TASK PROMPT ::
Quote the nursing practice questions below word for word, from "What is helpful" to "the child's room.".

The parents of a 9-month-old infant tell the nurse that they have noticed foods such as peas and corn are not completely digested and can be seen in their infant's stool. The nurse bases her explanation on knowing that: a. Children should not be given fibrous foods until the digestive tract matures at age 4 years. b. The infant should not be given any solid foods until this digestive problem is resolved. c. This is abnormal and requires further investigation. d. This is normal because of the immaturity of digestive processes at this age.

d. This is normal because of the immaturity of digestive processes at this age. The immaturity of the digestive tract is evident in the appearance of the stools. Solid foods are passed incompletely broken down in the feces. An excess quantity of fiber predisposes the child to large, bulky stools. This is a normal part of the maturational process, and no further investigation is necessary.

What is helpful to tell a mother who is concerned about preventing sleep problems in her 2-year-old child? a. Have the child always sleep in a quiet, darkened room. b. Provide high-carbohydrate snacks before bedtime. c. Communicate with the child's daytime caregiver about eliminating the afternoon nap. d. Use a night-light in the child's room.

Collected data entries ::
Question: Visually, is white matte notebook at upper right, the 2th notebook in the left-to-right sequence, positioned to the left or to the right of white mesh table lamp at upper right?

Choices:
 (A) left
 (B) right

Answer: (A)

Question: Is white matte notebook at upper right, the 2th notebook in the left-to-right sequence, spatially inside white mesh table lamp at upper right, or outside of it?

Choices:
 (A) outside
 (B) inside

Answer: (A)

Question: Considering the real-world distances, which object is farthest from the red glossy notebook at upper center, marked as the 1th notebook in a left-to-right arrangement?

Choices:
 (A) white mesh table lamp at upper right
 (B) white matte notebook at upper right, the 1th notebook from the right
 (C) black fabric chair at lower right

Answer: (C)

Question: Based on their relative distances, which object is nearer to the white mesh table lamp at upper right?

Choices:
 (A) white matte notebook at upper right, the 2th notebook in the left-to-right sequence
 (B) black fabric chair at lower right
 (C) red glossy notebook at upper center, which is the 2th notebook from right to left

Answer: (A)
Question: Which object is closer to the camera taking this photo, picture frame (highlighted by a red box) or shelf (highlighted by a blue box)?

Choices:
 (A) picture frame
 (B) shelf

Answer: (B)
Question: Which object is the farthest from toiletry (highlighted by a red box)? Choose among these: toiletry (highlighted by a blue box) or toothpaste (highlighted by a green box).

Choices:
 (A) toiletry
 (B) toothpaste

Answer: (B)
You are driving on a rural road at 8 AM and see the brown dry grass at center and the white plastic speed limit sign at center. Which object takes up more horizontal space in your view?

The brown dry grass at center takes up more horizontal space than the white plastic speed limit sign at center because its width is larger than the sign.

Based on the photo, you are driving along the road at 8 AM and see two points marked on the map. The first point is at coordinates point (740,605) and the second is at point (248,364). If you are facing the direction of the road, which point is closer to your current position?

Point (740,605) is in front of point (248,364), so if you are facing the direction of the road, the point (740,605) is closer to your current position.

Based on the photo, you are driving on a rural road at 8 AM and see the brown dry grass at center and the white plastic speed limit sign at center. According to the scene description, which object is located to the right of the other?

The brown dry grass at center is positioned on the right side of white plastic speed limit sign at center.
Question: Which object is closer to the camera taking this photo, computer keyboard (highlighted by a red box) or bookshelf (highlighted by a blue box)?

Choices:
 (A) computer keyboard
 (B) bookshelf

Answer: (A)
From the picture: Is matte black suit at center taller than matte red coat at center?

REPLY TO THE TASK ::
What is helpful to tell a mother who is concerned about preventing sleep problems in her 2-year-old child? a. Have the child always sleep in a quiet, darkened room. b. Provide high-carbohydrate snacks before bedtime. c. Communicate with the child's daytime caregiver about eliminating the afternoon nap. d. Use a night-light in the child's room.